WORK TO COMPLETE: Reproduce the entries verbatim, starting at the first line and ending with the line that contains "이 됩니다. 자작하게", with that line included.

***** INFORMATION GIVEN *****

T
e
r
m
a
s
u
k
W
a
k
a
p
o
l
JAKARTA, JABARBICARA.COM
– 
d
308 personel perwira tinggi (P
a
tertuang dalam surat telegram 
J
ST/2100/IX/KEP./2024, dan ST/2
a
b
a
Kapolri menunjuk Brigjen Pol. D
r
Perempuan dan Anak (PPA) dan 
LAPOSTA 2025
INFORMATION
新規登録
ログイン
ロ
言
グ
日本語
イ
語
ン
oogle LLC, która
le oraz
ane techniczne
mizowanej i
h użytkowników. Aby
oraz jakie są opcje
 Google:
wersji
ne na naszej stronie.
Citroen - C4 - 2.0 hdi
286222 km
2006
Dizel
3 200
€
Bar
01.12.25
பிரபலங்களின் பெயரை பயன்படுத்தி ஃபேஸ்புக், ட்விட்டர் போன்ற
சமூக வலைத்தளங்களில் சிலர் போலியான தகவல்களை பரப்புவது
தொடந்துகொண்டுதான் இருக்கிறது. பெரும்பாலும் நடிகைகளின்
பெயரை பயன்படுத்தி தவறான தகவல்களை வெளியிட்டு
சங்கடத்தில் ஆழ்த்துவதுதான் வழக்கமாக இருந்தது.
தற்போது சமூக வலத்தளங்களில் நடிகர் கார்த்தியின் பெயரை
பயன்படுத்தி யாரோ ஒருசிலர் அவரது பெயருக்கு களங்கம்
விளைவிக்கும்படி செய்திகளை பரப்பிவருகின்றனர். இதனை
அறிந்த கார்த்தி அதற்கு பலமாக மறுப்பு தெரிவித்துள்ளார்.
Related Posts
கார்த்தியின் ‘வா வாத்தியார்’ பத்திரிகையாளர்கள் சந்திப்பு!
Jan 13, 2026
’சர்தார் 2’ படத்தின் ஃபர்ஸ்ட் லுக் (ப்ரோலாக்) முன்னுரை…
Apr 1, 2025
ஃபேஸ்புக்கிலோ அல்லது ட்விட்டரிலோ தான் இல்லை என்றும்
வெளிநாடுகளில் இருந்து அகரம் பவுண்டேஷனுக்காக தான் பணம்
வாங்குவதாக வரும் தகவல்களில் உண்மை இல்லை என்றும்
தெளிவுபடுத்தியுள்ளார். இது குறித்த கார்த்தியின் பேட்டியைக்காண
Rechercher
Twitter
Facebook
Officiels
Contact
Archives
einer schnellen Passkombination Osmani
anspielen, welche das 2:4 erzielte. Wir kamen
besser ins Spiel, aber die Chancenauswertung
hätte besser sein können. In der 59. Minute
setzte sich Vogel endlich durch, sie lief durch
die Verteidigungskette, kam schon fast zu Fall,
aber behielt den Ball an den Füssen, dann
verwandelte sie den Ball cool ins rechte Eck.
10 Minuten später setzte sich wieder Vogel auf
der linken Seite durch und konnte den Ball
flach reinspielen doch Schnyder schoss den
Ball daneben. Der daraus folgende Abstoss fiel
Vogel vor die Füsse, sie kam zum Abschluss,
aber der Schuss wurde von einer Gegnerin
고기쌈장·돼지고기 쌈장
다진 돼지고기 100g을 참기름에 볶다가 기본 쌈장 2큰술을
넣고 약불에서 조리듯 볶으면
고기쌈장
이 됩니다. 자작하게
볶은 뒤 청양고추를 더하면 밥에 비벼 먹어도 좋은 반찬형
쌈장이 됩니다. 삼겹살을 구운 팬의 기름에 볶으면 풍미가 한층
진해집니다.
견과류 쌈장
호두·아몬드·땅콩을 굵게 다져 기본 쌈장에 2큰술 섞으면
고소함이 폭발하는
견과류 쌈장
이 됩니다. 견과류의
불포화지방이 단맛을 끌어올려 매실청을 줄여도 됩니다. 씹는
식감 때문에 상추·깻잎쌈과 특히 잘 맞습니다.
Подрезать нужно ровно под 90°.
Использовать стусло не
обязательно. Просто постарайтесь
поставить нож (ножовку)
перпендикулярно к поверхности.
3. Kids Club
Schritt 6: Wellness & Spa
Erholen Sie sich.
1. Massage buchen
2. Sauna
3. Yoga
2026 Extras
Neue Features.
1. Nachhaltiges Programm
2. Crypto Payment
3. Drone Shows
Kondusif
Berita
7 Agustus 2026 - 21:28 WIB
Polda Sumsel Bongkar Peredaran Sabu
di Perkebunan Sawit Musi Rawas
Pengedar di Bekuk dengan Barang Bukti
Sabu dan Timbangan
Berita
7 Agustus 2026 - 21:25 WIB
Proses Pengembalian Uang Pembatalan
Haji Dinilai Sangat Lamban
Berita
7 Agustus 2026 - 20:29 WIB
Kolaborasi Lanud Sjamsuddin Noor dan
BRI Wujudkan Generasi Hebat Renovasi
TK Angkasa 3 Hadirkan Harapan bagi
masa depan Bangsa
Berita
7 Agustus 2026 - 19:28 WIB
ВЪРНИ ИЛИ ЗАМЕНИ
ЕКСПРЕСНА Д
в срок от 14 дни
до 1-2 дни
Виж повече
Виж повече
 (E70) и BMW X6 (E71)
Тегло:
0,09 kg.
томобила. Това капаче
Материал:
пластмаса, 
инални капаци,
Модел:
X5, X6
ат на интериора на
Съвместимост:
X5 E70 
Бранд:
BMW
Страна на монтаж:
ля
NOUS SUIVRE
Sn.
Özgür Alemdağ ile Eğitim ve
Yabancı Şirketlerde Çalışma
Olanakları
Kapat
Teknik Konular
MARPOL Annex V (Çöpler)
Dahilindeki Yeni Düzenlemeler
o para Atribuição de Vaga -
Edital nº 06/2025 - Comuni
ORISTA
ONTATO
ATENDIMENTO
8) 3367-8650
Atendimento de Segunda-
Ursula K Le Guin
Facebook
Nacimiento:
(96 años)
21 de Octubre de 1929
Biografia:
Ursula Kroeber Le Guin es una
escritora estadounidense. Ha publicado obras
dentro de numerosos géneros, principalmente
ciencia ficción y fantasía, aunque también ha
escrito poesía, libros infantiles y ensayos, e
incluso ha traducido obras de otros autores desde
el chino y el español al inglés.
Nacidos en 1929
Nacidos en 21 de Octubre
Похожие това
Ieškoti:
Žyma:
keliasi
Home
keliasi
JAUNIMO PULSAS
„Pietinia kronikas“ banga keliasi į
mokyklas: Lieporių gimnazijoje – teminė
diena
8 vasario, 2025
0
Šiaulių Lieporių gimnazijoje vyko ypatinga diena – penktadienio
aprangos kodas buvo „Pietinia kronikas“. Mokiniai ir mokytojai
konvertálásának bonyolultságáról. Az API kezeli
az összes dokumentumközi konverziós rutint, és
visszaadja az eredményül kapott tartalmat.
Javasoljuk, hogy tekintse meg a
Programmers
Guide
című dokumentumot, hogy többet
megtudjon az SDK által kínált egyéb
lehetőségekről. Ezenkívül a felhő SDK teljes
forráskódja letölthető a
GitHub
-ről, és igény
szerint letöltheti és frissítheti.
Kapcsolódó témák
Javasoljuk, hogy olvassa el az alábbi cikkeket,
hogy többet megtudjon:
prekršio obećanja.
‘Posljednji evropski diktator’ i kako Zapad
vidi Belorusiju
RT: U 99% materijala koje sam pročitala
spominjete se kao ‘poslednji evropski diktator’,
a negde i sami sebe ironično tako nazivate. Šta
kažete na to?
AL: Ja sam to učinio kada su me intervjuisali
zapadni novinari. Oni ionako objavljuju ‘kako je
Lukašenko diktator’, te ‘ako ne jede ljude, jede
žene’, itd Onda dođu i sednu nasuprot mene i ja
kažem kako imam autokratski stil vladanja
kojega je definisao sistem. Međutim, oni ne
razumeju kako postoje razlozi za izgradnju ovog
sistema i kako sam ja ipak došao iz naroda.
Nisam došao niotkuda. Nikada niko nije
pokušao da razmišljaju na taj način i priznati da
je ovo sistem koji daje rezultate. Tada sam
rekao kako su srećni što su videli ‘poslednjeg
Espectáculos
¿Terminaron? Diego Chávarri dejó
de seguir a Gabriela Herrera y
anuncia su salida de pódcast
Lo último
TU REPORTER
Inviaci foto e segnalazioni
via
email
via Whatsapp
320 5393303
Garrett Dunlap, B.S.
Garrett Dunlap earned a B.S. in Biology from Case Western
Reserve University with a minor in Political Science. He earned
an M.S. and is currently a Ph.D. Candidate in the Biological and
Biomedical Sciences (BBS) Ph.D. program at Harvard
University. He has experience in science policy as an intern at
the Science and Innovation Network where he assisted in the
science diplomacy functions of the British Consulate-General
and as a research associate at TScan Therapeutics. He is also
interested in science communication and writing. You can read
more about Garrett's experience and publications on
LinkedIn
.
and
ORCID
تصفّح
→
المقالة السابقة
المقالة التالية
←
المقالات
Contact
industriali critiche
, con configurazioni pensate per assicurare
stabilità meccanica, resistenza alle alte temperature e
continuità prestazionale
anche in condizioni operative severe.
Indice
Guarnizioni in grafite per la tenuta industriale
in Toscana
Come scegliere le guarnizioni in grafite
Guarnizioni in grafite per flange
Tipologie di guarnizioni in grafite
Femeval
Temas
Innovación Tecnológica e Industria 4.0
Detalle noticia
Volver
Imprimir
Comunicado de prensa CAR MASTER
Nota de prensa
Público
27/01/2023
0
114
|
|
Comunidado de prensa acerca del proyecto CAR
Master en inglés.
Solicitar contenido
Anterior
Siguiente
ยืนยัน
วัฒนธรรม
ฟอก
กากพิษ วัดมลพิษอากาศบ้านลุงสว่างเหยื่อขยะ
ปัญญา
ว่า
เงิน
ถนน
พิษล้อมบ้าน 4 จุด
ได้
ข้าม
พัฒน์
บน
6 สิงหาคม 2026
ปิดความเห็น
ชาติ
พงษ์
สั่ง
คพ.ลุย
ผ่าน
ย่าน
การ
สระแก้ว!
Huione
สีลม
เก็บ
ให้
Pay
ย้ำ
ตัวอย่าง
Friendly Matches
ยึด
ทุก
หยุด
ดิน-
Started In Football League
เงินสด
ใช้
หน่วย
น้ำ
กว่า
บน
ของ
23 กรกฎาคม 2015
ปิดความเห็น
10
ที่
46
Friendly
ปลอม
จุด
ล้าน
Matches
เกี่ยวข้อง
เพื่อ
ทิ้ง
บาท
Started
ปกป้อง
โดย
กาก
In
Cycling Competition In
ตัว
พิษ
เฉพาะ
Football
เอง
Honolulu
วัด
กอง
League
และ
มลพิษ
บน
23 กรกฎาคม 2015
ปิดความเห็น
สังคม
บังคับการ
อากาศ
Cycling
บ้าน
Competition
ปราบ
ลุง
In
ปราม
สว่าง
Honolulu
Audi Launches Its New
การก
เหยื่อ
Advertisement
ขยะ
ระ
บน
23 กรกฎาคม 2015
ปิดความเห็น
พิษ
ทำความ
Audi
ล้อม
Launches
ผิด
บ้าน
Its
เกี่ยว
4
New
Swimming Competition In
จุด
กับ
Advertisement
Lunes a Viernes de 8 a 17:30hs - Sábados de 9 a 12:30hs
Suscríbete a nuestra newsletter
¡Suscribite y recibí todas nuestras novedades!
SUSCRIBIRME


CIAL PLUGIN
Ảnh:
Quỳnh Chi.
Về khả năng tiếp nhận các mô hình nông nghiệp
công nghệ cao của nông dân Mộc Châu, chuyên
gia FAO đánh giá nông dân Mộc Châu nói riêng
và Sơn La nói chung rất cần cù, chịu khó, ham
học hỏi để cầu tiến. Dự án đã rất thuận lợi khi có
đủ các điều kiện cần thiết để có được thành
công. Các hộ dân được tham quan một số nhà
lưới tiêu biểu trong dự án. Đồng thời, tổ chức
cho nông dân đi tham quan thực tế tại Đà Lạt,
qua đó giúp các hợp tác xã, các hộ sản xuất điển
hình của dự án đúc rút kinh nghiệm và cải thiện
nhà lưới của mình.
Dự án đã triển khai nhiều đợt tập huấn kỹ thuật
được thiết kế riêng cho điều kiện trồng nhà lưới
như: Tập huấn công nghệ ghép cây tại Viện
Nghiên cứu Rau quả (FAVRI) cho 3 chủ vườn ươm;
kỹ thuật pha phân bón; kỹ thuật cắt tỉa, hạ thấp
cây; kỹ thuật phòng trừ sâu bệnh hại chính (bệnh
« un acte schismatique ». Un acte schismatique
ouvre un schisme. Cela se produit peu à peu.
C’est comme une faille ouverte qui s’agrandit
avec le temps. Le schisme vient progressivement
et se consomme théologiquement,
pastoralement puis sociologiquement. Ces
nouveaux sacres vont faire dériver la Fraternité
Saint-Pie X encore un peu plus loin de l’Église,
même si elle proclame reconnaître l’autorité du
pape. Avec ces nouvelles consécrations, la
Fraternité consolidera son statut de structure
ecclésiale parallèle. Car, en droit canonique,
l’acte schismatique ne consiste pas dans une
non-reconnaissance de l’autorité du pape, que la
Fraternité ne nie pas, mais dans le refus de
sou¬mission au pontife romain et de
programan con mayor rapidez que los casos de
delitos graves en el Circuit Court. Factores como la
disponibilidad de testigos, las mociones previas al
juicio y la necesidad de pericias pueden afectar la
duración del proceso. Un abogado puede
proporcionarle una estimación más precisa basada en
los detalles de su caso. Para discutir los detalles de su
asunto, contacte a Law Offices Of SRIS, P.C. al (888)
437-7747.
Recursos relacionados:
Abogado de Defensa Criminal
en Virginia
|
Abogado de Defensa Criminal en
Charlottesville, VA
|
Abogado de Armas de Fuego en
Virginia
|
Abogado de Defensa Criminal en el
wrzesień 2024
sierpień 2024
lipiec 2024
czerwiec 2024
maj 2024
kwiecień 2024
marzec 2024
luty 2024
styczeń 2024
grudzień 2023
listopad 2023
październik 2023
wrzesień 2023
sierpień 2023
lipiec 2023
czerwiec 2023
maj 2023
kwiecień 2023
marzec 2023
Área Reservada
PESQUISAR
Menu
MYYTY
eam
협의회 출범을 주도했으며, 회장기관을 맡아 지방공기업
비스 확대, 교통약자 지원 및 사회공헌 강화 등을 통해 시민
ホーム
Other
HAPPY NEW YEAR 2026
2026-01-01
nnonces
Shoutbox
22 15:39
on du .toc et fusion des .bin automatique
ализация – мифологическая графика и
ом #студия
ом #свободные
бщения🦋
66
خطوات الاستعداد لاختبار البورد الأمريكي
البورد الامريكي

*****

WORKED SOLUTION:
T
e
r
m
a
s
u
k
W
a
k
a
p
o
l
JAKARTA, JABARBICARA.COM
– 
d
308 personel perwira tinggi (P
a
tertuang dalam surat telegram 
J
ST/2100/IX/KEP./2024, dan ST/2
a
b
a
Kapolri menunjuk Brigjen Pol. D
r
Perempuan dan Anak (PPA) dan 
LAPOSTA 2025
INFORMATION
新規登録
ログイン
ロ
言
グ
日本語
イ
語
ン
oogle LLC, która
le oraz
ane techniczne
mizowanej i
h użytkowników. Aby
oraz jakie są opcje
 Google:
wersji
ne na naszej stronie.
Citroen - C4 - 2.0 hdi
286222 km
2006
Dizel
3 200
€
Bar
01.12.25
பிரபலங்களின் பெயரை பயன்படுத்தி ஃபேஸ்புக், ட்விட்டர் போன்ற
சமூக வலைத்தளங்களில் சிலர் போலியான தகவல்களை பரப்புவது
தொடந்துகொண்டுதான் இருக்கிறது. பெரும்பாலும் நடிகைகளின்
பெயரை பயன்படுத்தி தவறான தகவல்களை வெளியிட்டு
சங்கடத்தில் ஆழ்த்துவதுதான் வழக்கமாக இருந்தது.
தற்போது சமூக வலத்தளங்களில் நடிகர் கார்த்தியின் பெயரை
பயன்படுத்தி யாரோ ஒருசிலர் அவரது பெயருக்கு களங்கம்
விளைவிக்கும்படி செய்திகளை பரப்பிவருகின்றனர். இதனை
அறிந்த கார்த்தி அதற்கு பலமாக மறுப்பு தெரிவித்துள்ளார்.
Related Posts
கார்த்தியின் ‘வா வாத்தியார்’ பத்திரிகையாளர்கள் சந்திப்பு!
Jan 13, 2026
’சர்தார் 2’ படத்தின் ஃபர்ஸ்ட் லுக் (ப்ரோலாக்) முன்னுரை…
Apr 1, 2025
ஃபேஸ்புக்கிலோ அல்லது ட்விட்டரிலோ தான் இல்லை என்றும்
வெளிநாடுகளில் இருந்து அகரம் பவுண்டேஷனுக்காக தான் பணம்
வாங்குவதாக வரும் தகவல்களில் உண்மை இல்லை என்றும்
தெளிவுபடுத்தியுள்ளார். இது குறித்த கார்த்தியின் பேட்டியைக்காண
Rechercher
Twitter
Facebook
Officiels
Contact
Archives
einer schnellen Passkombination Osmani
anspielen, welche das 2:4 erzielte. Wir kamen
besser ins Spiel, aber die Chancenauswertung
hätte besser sein können. In der 59. Minute
setzte sich Vogel endlich durch, sie lief durch
die Verteidigungskette, kam schon fast zu Fall,
aber behielt den Ball an den Füssen, dann
verwandelte sie den Ball cool ins rechte Eck.
10 Minuten später setzte sich wieder Vogel auf
der linken Seite durch und konnte den Ball
flach reinspielen doch Schnyder schoss den
Ball daneben. Der daraus folgende Abstoss fiel
Vogel vor die Füsse, sie kam zum Abschluss,
aber der Schuss wurde von einer Gegnerin
고기쌈장·돼지고기 쌈장
다진 돼지고기 100g을 참기름에 볶다가 기본 쌈장 2큰술을
넣고 약불에서 조리듯 볶으면
고기쌈장
이 됩니다. 자작하게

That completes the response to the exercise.